Komitmen tersebut dijalankan melalui Direktorat Jenderal Industri Kecil, Menengah, dan Aneka (Ditjen IKMA) yang secara konsisten mendorong penguatan ekosistem pelindungan KI. Direktur Jenderal IKMA Reni Yanita mengatakan, salah satu upaya konkret yang dilakukan adalah pengoperasian Klinik Kekayaan Intelektual (Klinik KI) yang telah berjalan sejak 1998.

“Klinik KI merupakan layanan pendampingan terpadu yang dirancang untuk mendekatkan pelaku IKM dengan regulasi kekayaan intelektual sekaligus mendorong pemanfaatan KI sebagai instrumen strategis dalam peningkatan daya saing dan keberlanjutan usaha,” kata Reni.

Melalui Klinik KI, pelaku IKM mendapatkan bimbingan untuk menjadikan kekayaan intelektual sebagai aset strategis yang mampu meningkatkan nilai tambah produk dan memperluas akses pasar. Layanan yang tersedia meliputi konsultasi terkait merek, hak cipta, paten, desain industri, rahasia dagang, dan indikasi geografis, termasuk fasilitasi pendaftaran serta edukasi dan sosialisasi kepada pelaku usaha dan aparat pembina di pusat maupun daerah.
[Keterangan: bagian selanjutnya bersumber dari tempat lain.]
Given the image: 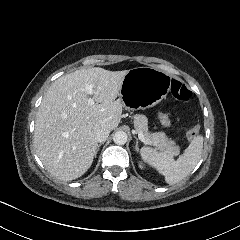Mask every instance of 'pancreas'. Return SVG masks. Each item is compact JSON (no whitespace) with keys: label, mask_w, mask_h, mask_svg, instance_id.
<instances>
[{"label":"pancreas","mask_w":240,"mask_h":240,"mask_svg":"<svg viewBox=\"0 0 240 240\" xmlns=\"http://www.w3.org/2000/svg\"><path fill=\"white\" fill-rule=\"evenodd\" d=\"M134 127L137 131L144 132L146 137V144L153 146L162 153L173 158L180 154L181 150L176 146L171 138H168L166 134L162 132H156L149 134L148 131V119L144 114H134Z\"/></svg>","instance_id":"pancreas-1"}]
</instances>
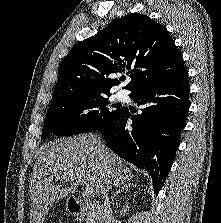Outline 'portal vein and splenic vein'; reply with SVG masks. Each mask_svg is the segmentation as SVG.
Returning a JSON list of instances; mask_svg holds the SVG:
<instances>
[{
  "label": "portal vein and splenic vein",
  "instance_id": "18ae733b",
  "mask_svg": "<svg viewBox=\"0 0 221 223\" xmlns=\"http://www.w3.org/2000/svg\"><path fill=\"white\" fill-rule=\"evenodd\" d=\"M66 180L75 181L77 184H79V185H83V182H82L79 178H77L76 176H74V175H71V176L68 177ZM84 195H85L86 197H88V198L93 197V195H94V190H93V188L87 186V187L85 188V190H84Z\"/></svg>",
  "mask_w": 221,
  "mask_h": 223
}]
</instances>
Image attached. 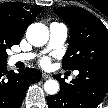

Sepanjang 2025, Klinik KI Ditjen IKMA mencatat 680 layanan konsultasi kepada pelaku IKM dan aparatur pembina industri, baik secara langsung maupun daring. Selain itu, difasilitasi pendaftaran 292 merek IKM dan pencatatan empat hak cipta.

Secara kumulatif sejak berdiri hingga Desember 2025, Klinik KI telah memfasilitasi pendaftaran 7.256 merek, 1.284 hak cipta, 19 paten, 92 desain industri, dan lima indikasi geografis. Menurut Reni, capaian tersebut mencerminkan meningkatnya kesadaran pelaku IKM terhadap pentingnya pelindungan KI sebagai bagian dari strategi pengembangan usaha.

Upaya peningkatan pemahaman juga dilakukan melalui berbagai kegiatan sosialisasi, bimbingan teknis, dan workshop. Sepanjang 2025, fasilitator Klinik KI terlibat sebagai narasumber dalam berbagai kegiatan yang diikuti lebih dari 250 pelaku IKM dari berbagai sektor dan wilayah di Indonesia. Klinik KI juga berpartisipasi dalam sejumlah pameran nasional sebagai sarana edukasi dan layanan langsung kepada pelaku usaha.

Sekretaris Ditjen IKMA Yedi Sabaryadi menambahkan, layanan Klinik KI dapat diakses secara daring melalui situs resmi dan secara langsung di Unit Pelayanan Publik Kementerian Perindustrian. Pihaknya akan terus memperkuat akses layanan agar semakin mudah dijangkau oleh pelaku IKM di berbagai daerah.

Dengan penguatan layanan tersebut, pemerintah berharap semakin banyak IKM yang memanfaatkan pelindungan kekayaan intelektual untuk meningkatkan daya saing dan mendorong pertumbuhan industri nasional.